The characters are fantastic, the main character so well developed it didn't take me long to connect. It's yet another book I don't want to give too much description about, so I don't take away from the story itself. Read it, you won't regret it. Even if you don't like the genre, give it a try. I'm really glad I did, and I'm really happy to give this book a five out of five stars. I won't be surprised if I find myself tempted enough to pick up one of the longer novels and give it a read.
I'm not sure what it was, but The Scarlet Bastards never made the jump from `okay book' to `great book'. This could be because it's not something I would normally read or maybe it really is just good, but not great. There were some things I absolutely loved about Mac Úisdin's book, but there were some other elements that I didn't like.
I'll start with the former. I absolutely loved the idea of a spoiled Canadian boy setting off on an adventure to what turns out to be the United Nations' most ragtag army ever. The premise was excellent and overall it was executed well. There was plenty of humour, but also some poignant moments, which is actually quite a bit to pack into one novella that's only 50 pages long. As for the characters, you have your gag characters like MacShaka, but also your somewhat serious characters like Alexander himself. Alexander as a narrator has an interesting enough voice and does mature quite quickly throughout the story, so I appreciate the effort Mac Úisdin has put into character development.

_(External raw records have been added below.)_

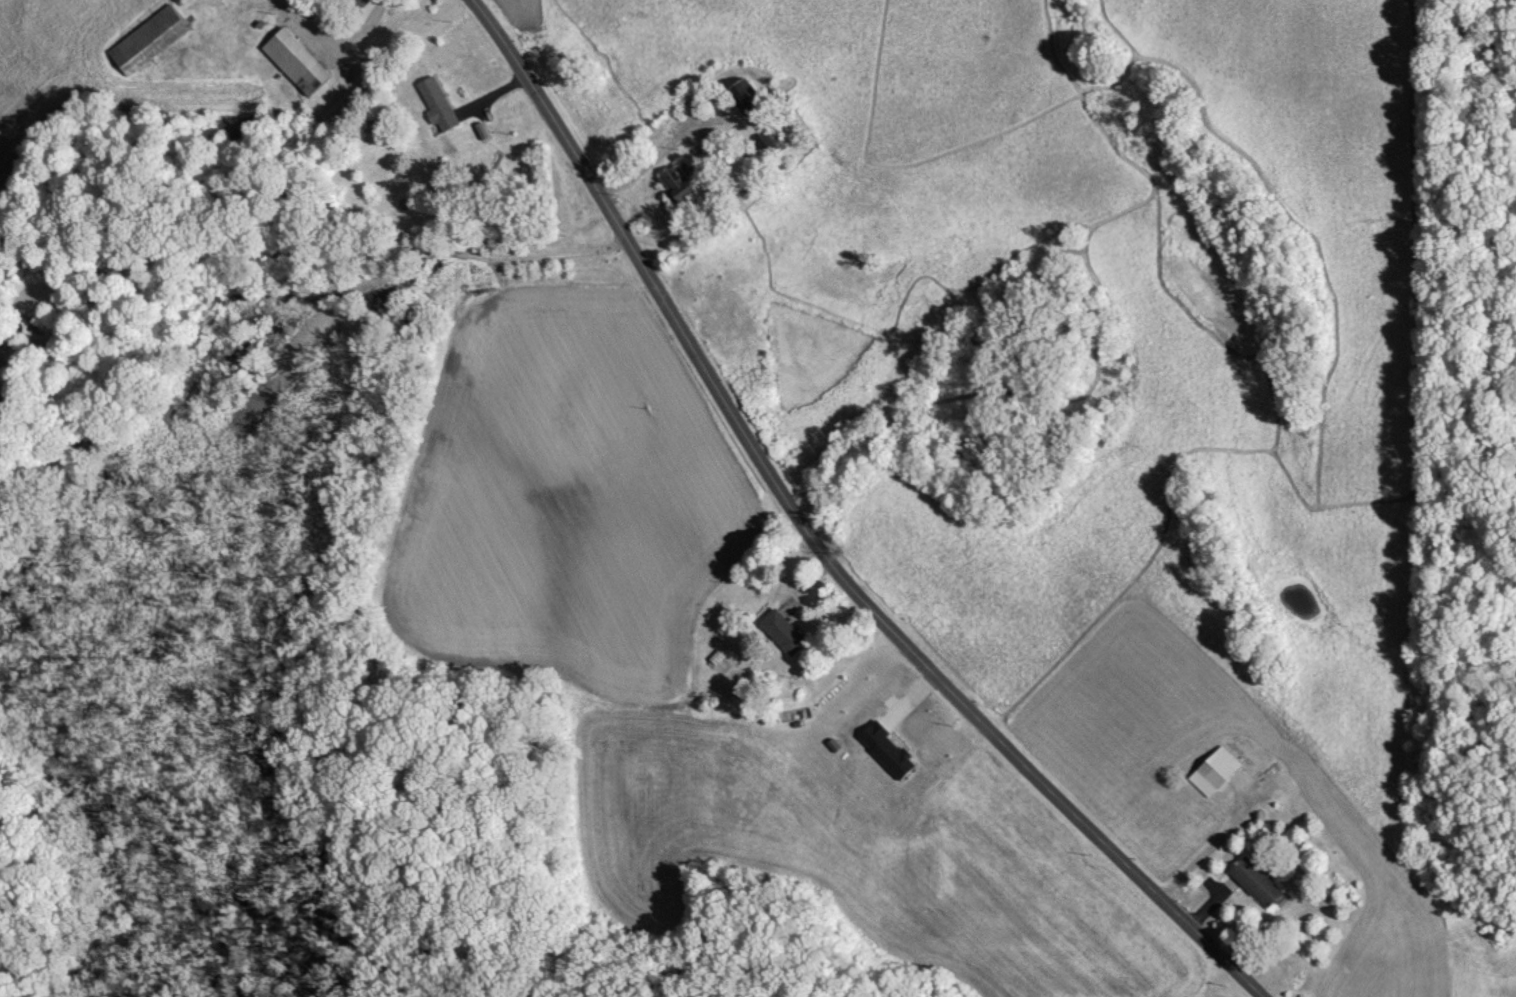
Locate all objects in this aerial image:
building: (357, 3)
road: (1122, 27)
building: (145, 38)
road: (340, 38)
building: (293, 59)
building: (737, 96)
building: (436, 102)
building: (768, 139)
road: (979, 140)
road: (644, 167)
building: (674, 182)
road: (1301, 242)
road: (319, 249)
road: (1041, 269)
road: (1415, 299)
parking lot: (817, 518)
road: (816, 544)
road: (1097, 611)
building: (782, 632)
building: (1214, 768)
building: (1254, 881)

At first I really loved the world of Samsāra, but because of some of the slang words used by MacShaka and other characters who had been there for a while, I don't feel I got everything that I should have. The descriptions of what the army was wearing and some of the dialogue was so dialect and slang ridden that I really had no idea what was going on sometimes. Yes, adding character quirks and local slang is important, but when it's overused it gets both confusing and annoying. And while the dialogue in The Scarlet Bastards never reaches the annoying stage, it is rather confusing.
Maybe it was the fact that this book was never meant for someone like me, but I don't think this is a series I'll be continuing. However, if the blurb sounds interesting to you, go ahead and read it! It might just be a matter of personal preference on my part.
I give this book 3.5/5 stars, rounded up to 4 stars for Amazon rating purposes.
A veritable barrage of the senses, The Scarlet Bastards is hilarious, exotic, surreal, vivacious and poignant. The writing juxtaposes travelling through hyperspace with travelling by tundra camel; hides gems of wisdom in profanity-laden tirades. It's a roller coaster ride, but at it's heart it's an old tale, of a boy becoming a man far from home. Great writing and Highly recommended.